Unique Thoreau letter discovered

A unique letter written by the American author Thoreau to his colleague Emerson has been in the National Library's collections for over sixty years without anyone knowing about it.

A long-lost letter from American author and social critic Henry David Thoreau (1817-1862) has been found among the National Library's collections. The letter was written by Thoreau and sent to his friend and colleague Ralph Waldo Emerson (1803-1882) in June 1843. Thoreau is best known for his book Walden, and for his ideas on civil disobedience. Thoreau and Emerson were seminal figures in the American transcendental movement, and are considered to be two of the major American intellectuals and authors of the 1800s.

Unusual deluxe edition

The letter was recently discovered by National Library employees in connection with a request to borrow Thoreau's collected works, The Writings in 20 Volumes, which were printed in Boston in 1906. The works were requested by American literary scholar and researcher Steven Hartman of Växjö University, whose doctoral work was based on Thoreau.

Upon retrieving the series of volumes, the staff found that not only was it a numbered deluxe edition in lavish leather binding, it was also what is known as a "manuscript edition." This meant that the publisher had bound a handwritten original manuscript in the author's own hand into the first volume. This type of bookbinding was a pure marketing ploy on the part of the publisher, a way of elevating the status of the volume.

Unknown letter

I was astonished when I saw that it was a manuscript edition, because they are so rare, and the library catalog had made no mention of the fact, says Steven Hartman.

When the National Library staff went to lend the book they did in fact find a handwritten manuscript page at the front of the first volume. Upon perusing the rest of the volumes, the librarians found yet another manuscript from Thoreau, a letter to Emerson. It was at the front of the seventh volume of the series. The paper was extremely fragile, with the result that it was digitized so that Hartman could have access to it.

How it ended up there is uncertain

Then I was even more astonished, says Hartman. From what we know of manuscript editions it is fairly clear that the bookbinder did not bind the letter into the volume; in fact there are some indications that the letter was inserted into the book considerably later, although who might have done so is unclear. Hartman will discuss the matter in an upcoming article in the Thoreau Society Bulletin. He also notes that at the time the letter was discovered, all of Thoreau's known letters to Emerson had been found save three. Now there are only two letters unaccounted for.

Thoreau describes New York

The letter was sent from Staten Island in New York, where Thoreau happened to be living and working as a tutor to Emerson's nephews.

It is of interest because it was written during a period when Thoreau was being introduced to many leading authors and intellectuals, says Steven Hartman.
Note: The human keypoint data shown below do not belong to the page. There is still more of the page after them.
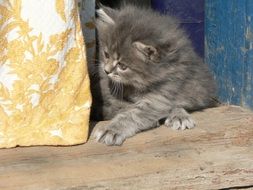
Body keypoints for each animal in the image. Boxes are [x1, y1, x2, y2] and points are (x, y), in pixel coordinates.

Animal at [90, 5, 216, 145]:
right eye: (106, 54)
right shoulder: (105, 90)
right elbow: (125, 107)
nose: (106, 71)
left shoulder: (166, 92)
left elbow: (137, 112)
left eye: (122, 66)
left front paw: (112, 130)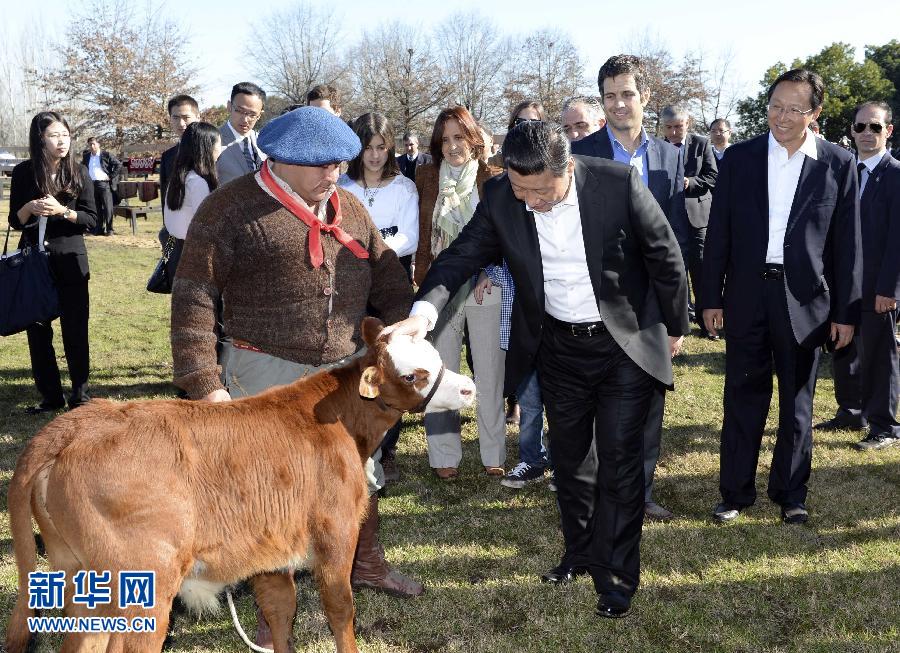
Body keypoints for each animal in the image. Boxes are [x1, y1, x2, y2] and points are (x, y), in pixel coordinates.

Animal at [3, 318, 474, 652]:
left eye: (434, 354)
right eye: (411, 375)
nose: (469, 388)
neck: (339, 421)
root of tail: (71, 426)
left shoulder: (270, 548)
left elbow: (281, 610)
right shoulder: (336, 531)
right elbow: (341, 611)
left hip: (76, 572)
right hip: (145, 581)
It was right at the start of his career, and he had just begun writing essays and poetry. In the letter Thoreau describes his meeting with theologian and Swedenborgian Henry James the Elder, who was the father of the author Henry James the Younger and the philosopher William James.

Thoreau goes on to give his impressions of the city of New York and a number of other prominent people he had met. The letter is also of interest because Thoreau and Emerson corresponded relatively little. They lived so close to one another in Concord, Massachusetts over the course of their 25-year friendship that they were able to communicate verbally.
With the permission of the Concord Free Public Library

This isn't just any letter; it offers a rare insight into their relationship during the period when Thoreau was still Emerson's protégé. It is also the only one of Thoreau's private letters that is in a public collection outside of the USA, says Hartman.

The letter is published

The contents of the letter were previously known, and were in fact reproduced in print in The Atlantic Monthly in 1892 and in The Writings in 20 Volumes from 1906. Steven Hartman compared the printed version of the letter with the newly discovered original, and found a number of major and minor discrepancies. The discovery will thus be of great value to the editors of the Princeton University Press, who are currently working on a new standard edition of Thoreau's collected works, which will include three volumes of Thoreau's correspondence.

May have belonged to Hollywood director

The question now is this: how could the letter have been at the National Library for sixty years without anyone being aware of it? It is uncertain whether the existence of the letter was ever known to the library staff, or if it was forgotten following its acquisition. The series of volumes was purchased from an antiques dealer in London in 1947, and according to the ex libris, one of its previous owners appears to have been the Irish film director Herbert Brenon (1880–1958). During his career in Hollywood, which began in 1914, Brenon directed over one hundred feature films, many based on literary works. He ended his career directing propaganda films in England during the Second World War, and died in Los Angeles in 1958.

We cannot be certain that it was the director Brenon who owned the books just because his name is listed in the ex libris. But if it was, we have to wonder why the volumes were left in London ten years before his death in California, says Steven Hartman, who is considering researching the matter further.